# 引用本文
+++
製品完成のポイントは“素材”と“編み方”

 実物を拝見すると、その見た目は通常の靴下とさほど変わらないように見えます。しかし『はだし靴下』の完成までには、さまざまな苦労があったようです。

「“走る”ことを想定すると、やはり問題となるのが耐久性。通常の靴下では、少し走るだけですぐに破れてしまいます。そのため、走っても破れない強い素材を探す必要がありました。編んではテストし、また編んではテストして……の繰り返し。しかし素材を強くすると、今度は編み機が使えない(糸が切れない)という事態に直面したんです。そのため、編み機を変えてさらにテストを繰り返しました」

 確かに走ると地面との間に摩擦が生まれるほか、地面そのものの凹凸などで靴下は傷つきやすくなります。これまで培った製造のノウハウと環境を活かしつつ、しかし“走る”という新たな分野ではさまざまな苦難に直面してきたのでしょう。
+++
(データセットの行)
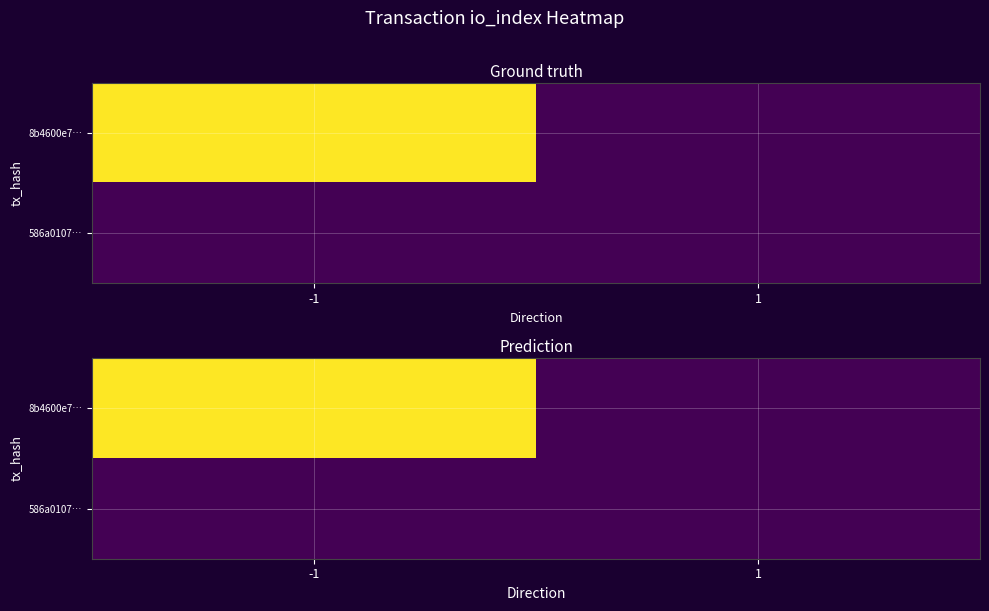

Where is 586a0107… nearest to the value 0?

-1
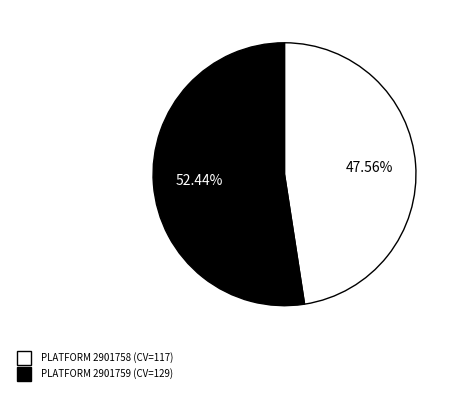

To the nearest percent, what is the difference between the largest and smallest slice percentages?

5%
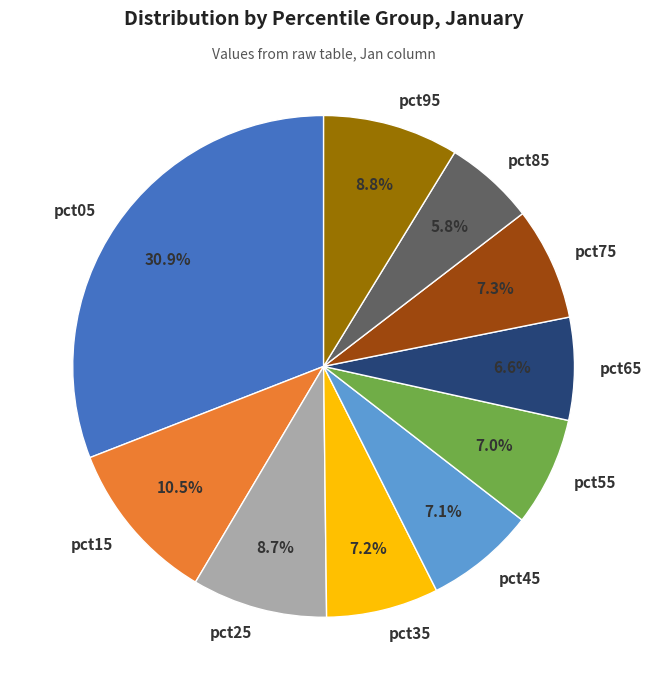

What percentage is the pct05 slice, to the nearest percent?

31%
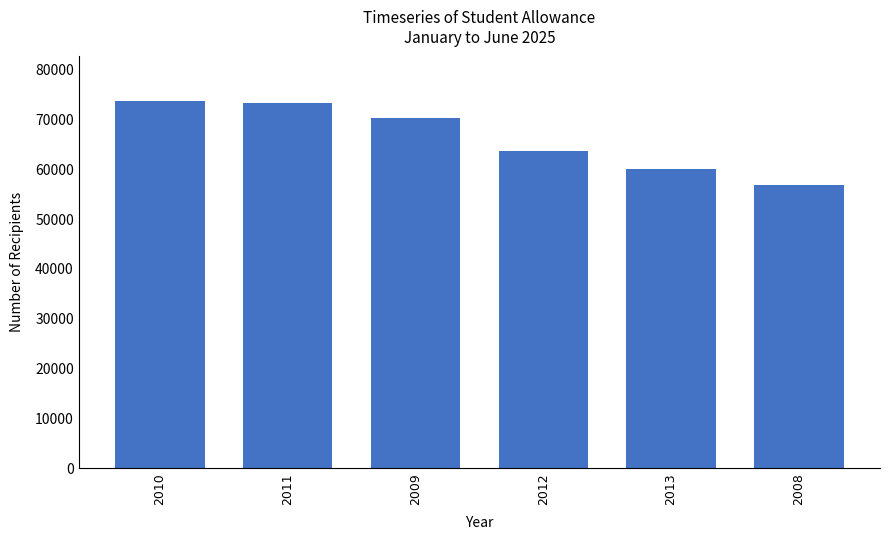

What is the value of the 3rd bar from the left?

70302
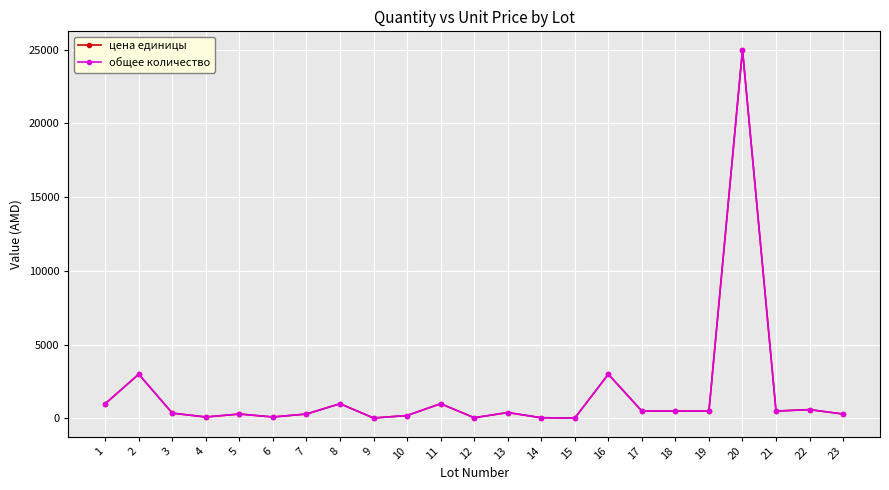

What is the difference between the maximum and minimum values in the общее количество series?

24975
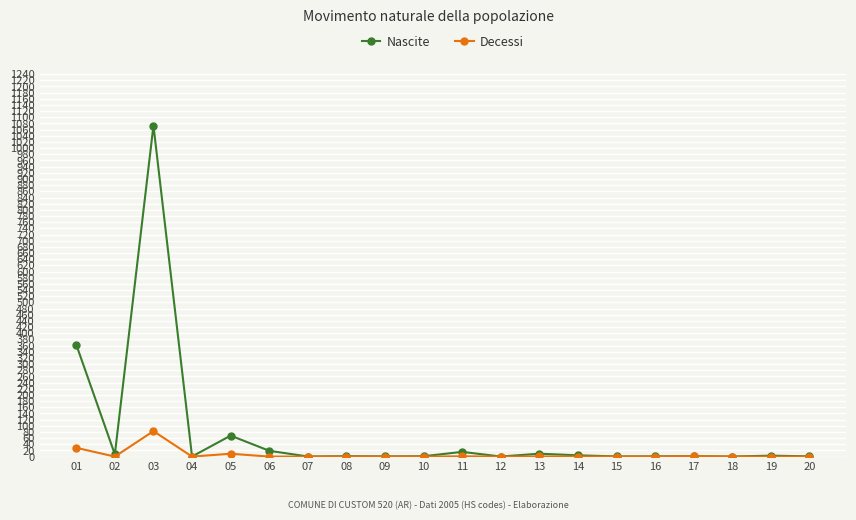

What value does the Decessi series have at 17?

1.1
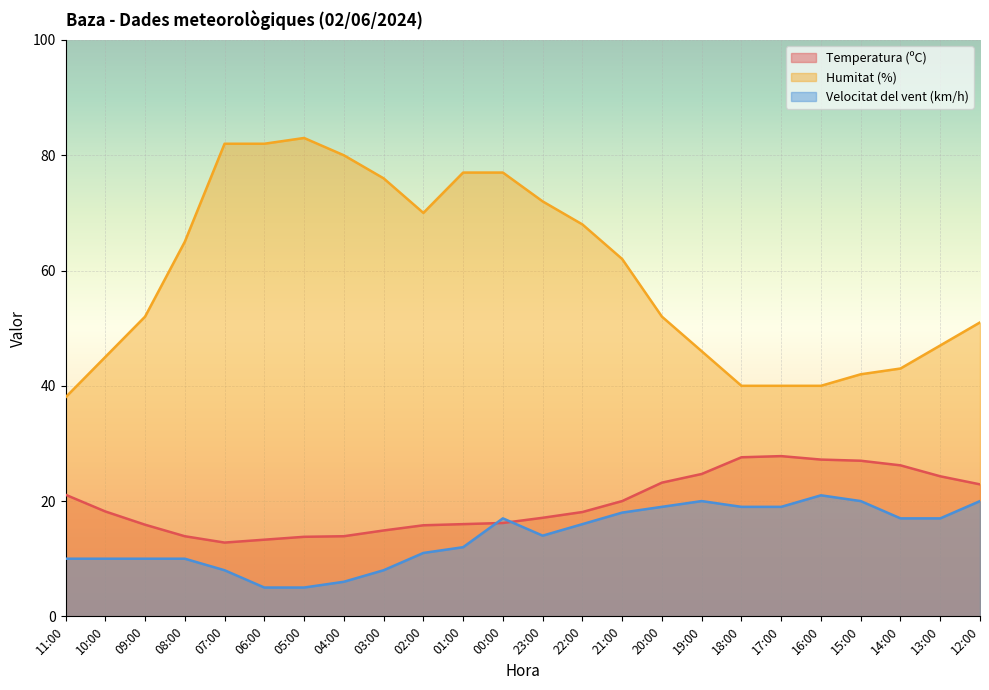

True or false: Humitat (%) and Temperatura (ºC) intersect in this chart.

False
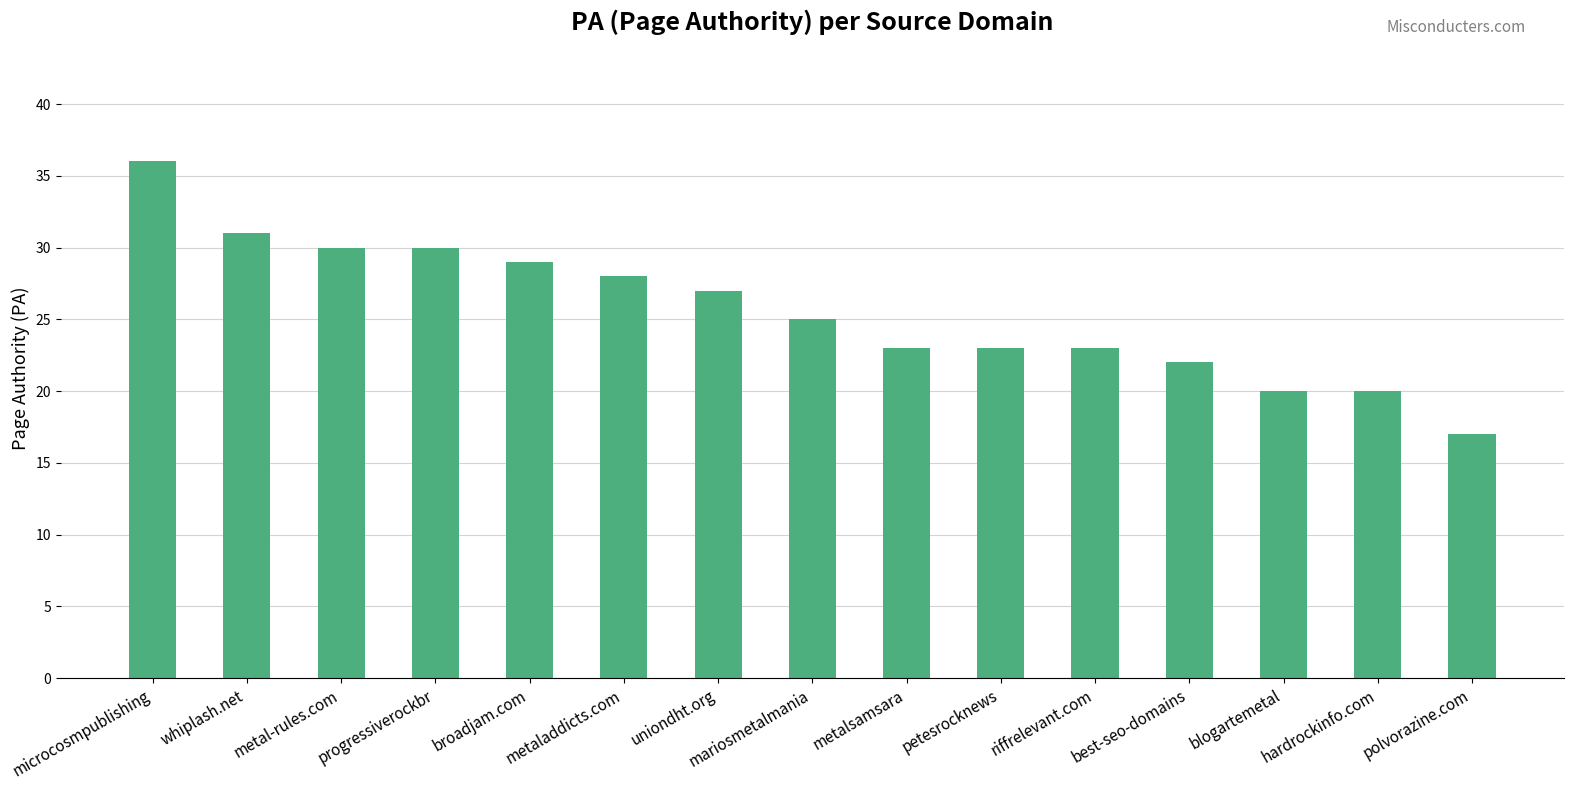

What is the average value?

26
+++
# 課題内容
引用本文で“ ”に囲まれている語を、重複を除いてすべて書き出してください。

# 解答
素材、編み方、走る